Le précédent le plus inconfortable pour le socialisme de Soria est l’enquête, encore vive dans les mémoires, sur l’Opération Poniente d’il y a plus de dix ans, qui a touché la mairie de la capitale voisine, même si la direction municipale était du PSOE. Cette affaire a enseigné que la patience institutionnelle et la collaboration avec la justice étaient les seuls vaccins contre un procès médiatique parallèle. Cette fois, la Mairie a choisi la même voie : remise des documents, silence communicatif au-delà de la brève déclaration et pas d’apparition publique jusqu’à ce que le juge lève le secret.

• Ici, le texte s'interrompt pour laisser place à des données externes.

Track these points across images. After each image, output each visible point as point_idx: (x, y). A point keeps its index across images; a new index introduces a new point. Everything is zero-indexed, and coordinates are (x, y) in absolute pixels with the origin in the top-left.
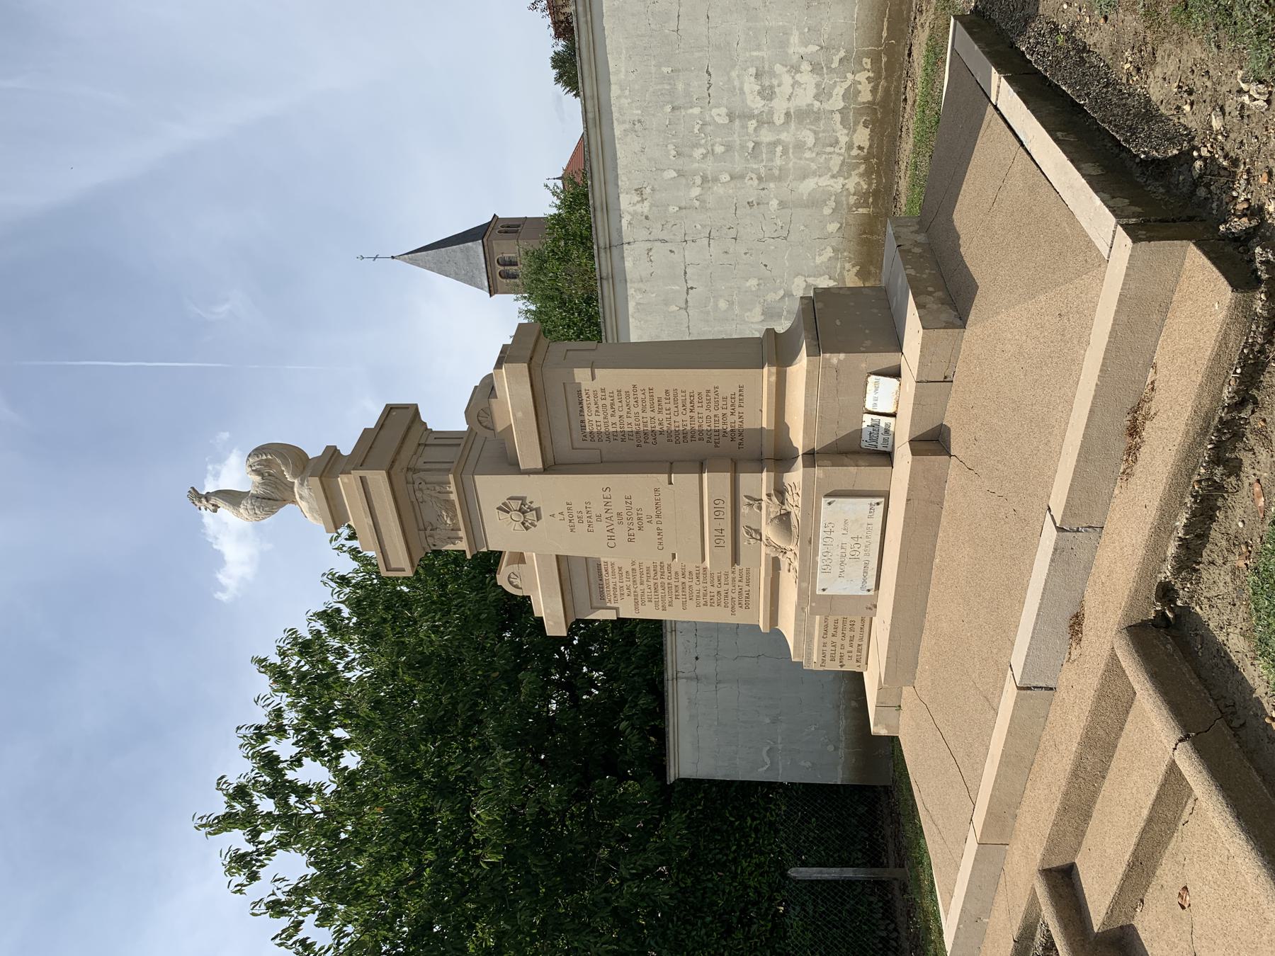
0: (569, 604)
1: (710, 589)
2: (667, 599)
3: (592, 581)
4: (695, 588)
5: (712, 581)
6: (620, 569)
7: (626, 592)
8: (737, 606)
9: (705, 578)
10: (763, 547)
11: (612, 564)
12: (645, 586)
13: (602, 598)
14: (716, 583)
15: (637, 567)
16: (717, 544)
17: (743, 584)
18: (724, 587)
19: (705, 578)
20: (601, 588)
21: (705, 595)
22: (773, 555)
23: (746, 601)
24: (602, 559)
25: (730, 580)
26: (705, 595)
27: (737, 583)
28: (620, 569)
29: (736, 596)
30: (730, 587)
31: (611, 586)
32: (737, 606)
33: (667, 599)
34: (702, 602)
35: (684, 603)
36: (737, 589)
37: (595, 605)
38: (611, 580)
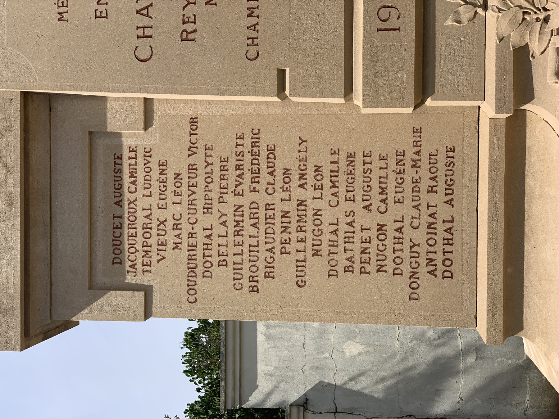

Pendant ce temps, dans les couloirs des tribunaux régionaux, la magistrature socialiste suppose que le calendrier judiciaire fixera les délais et que tout mouvement politique intempestif pourrait se retourner contre lui. La prudence demandée par le conseil est, en substance, la même que celle que recommande Ferraz : attendre que l’enquête clarifie quels faits spécifiques sont imputables, à quel type d’infraction pénale et à quelles personnes, avant que le parti prenne des décisions sur la continuité organique de la conseillère ou de ses dirigeants.
🌹La note de Ferraz
- Message fort : Collaboration avec la justice et respect des procédures judiciaires.
- Protagoniste: Yolanda Santos (Conseiller Commerciale de la Mairie de Soria, PSOE).
- Prochaine étape : L’obtention des déclarations des détenus par le Tribunal d’Instance 3 de Soria et l’évolution possible des mesures conservatoires.